DOCUMENT PASSAGE:

--*--

Original underlying problem of this bug
---------------------------------------
The problem is that value of  "NULL IN (SELECT ...)" is not correct, for all
three cases.

Available solutions
-------------------
 Case #1: psergey's commit for BUG#23485. Based on Evgen and Igor's idea
          with Item_func_trig_cond.

 Case #2: Evgen's design from SPB meeting.

 Case #3: Nothing yet, will post proposal here shortly
[25 Oct 2006 11:40] Sergey Petrunya
An interesting observation:
On tables specified in comment dated [25 Oct 13:37] Sergey Petrunia, run

mysql> explain  select a, ((a,a) in (select tt11.a, tt11.b from tt11 where tt11.c = three.b )) SQ from three;
+----+--------------------+-------+-------------+---------------+------+---------+------+------+-------------+
| id | select_type        | table | type        | possible_keys | key  | key_len | ref  | rows | Extra       |
+----+--------------------+-------+-------------+---------------+------+---------+------+------+-------------+
|  1 | PRIMARY            | three | ALL         | NULL          | NULL |    NULL | NULL |    4 |             | 
|  2 | DEPENDENT SUBQUERY | tt11  | ref_or_null | a             | a    |       5 | func |    2 | Using where | 
+----+--------------------+-------+-------------+---------------+------+---------+------+------+-------------+
2 rows in set (8.47 sec)

--*--

SOURCE EXCERPT:
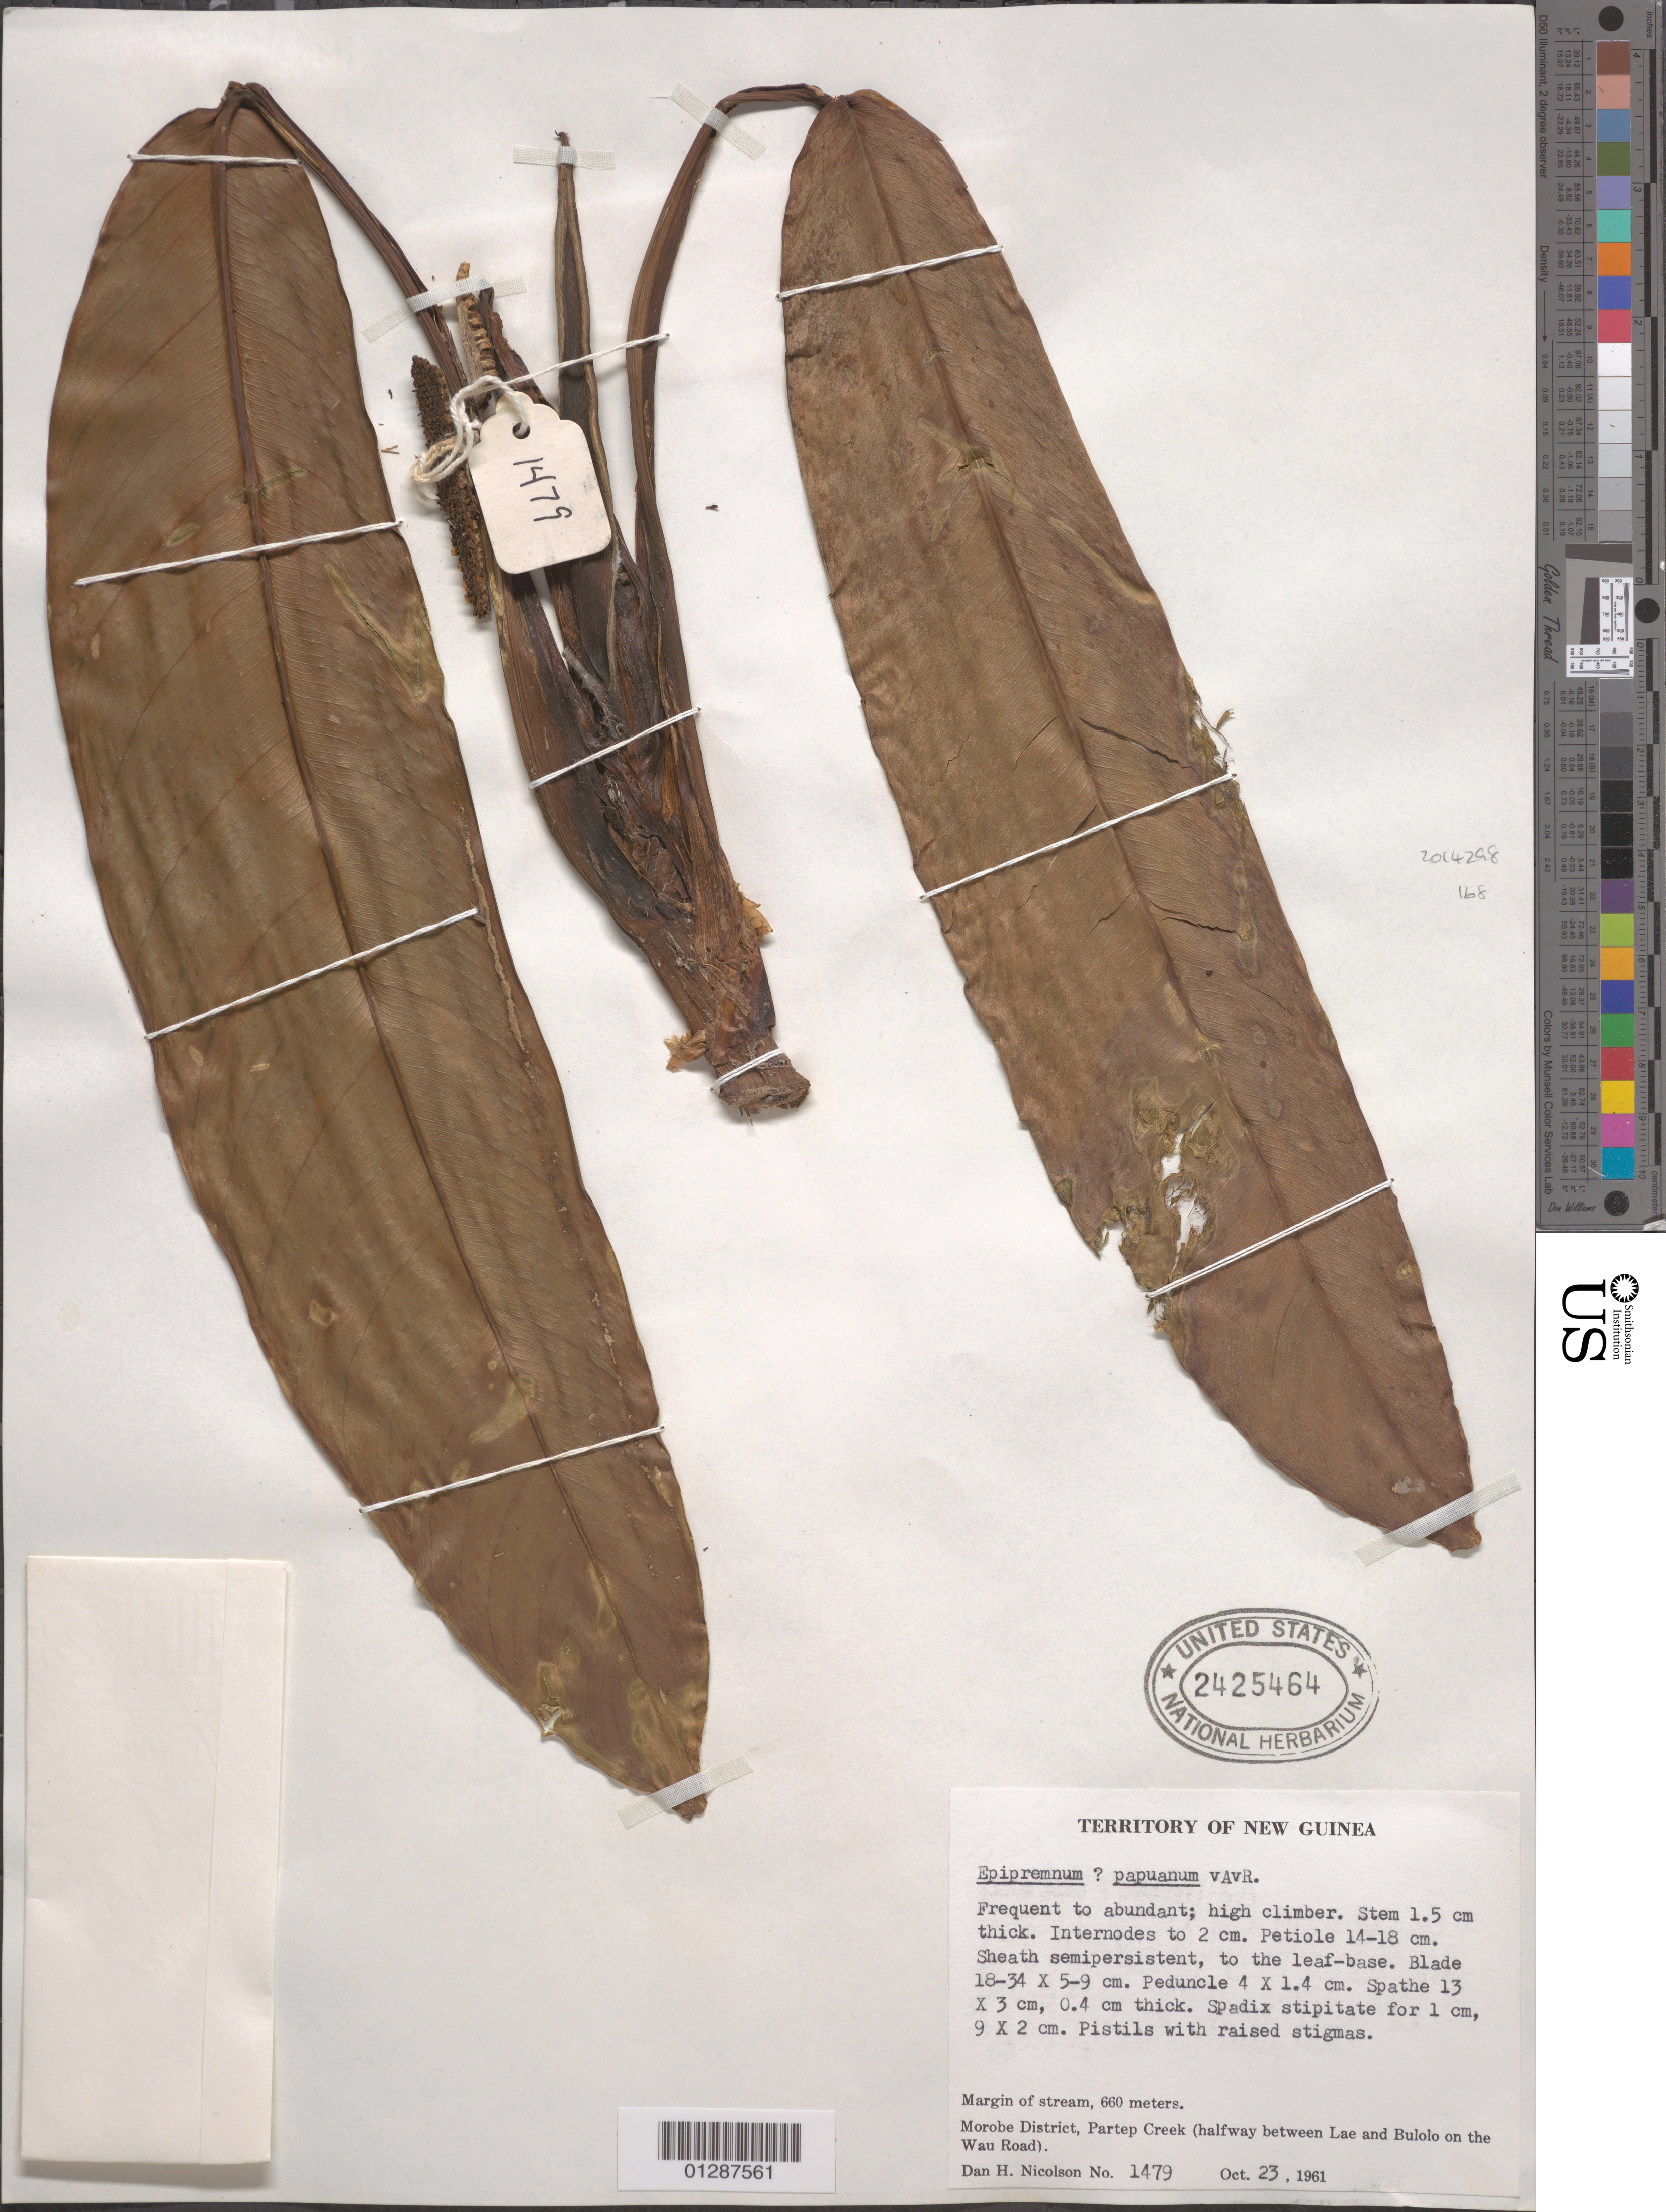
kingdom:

--*--

DIRECTIVE 1:
In the bug report, list each case under "Available solutions" together with the solution it gives.
DIRECTIVE 2:
Answer these questions from the bug report:
(a) Whose value does the report state is not correct for all three cases?
(b) In the explain output, what type is shown for table tt11?
(c) How long did the explain query take to return its rows?
The listing comes from a separate source and has no connection to the bug report.

FULL SOLUTION 1:
Case #1: psergey's commit for BUG#23485, based on Evgen and Igor's idea with Item_func_trig_cond.
Case #2: Evgen's design from SPB meeting.
Case #3: Nothing yet; a proposal will be posted shortly.

FULL SOLUTION 2:
(a) The value of "NULL IN (SELECT ...)".
(b) ref_or_null.
(c) 8.47 seconds.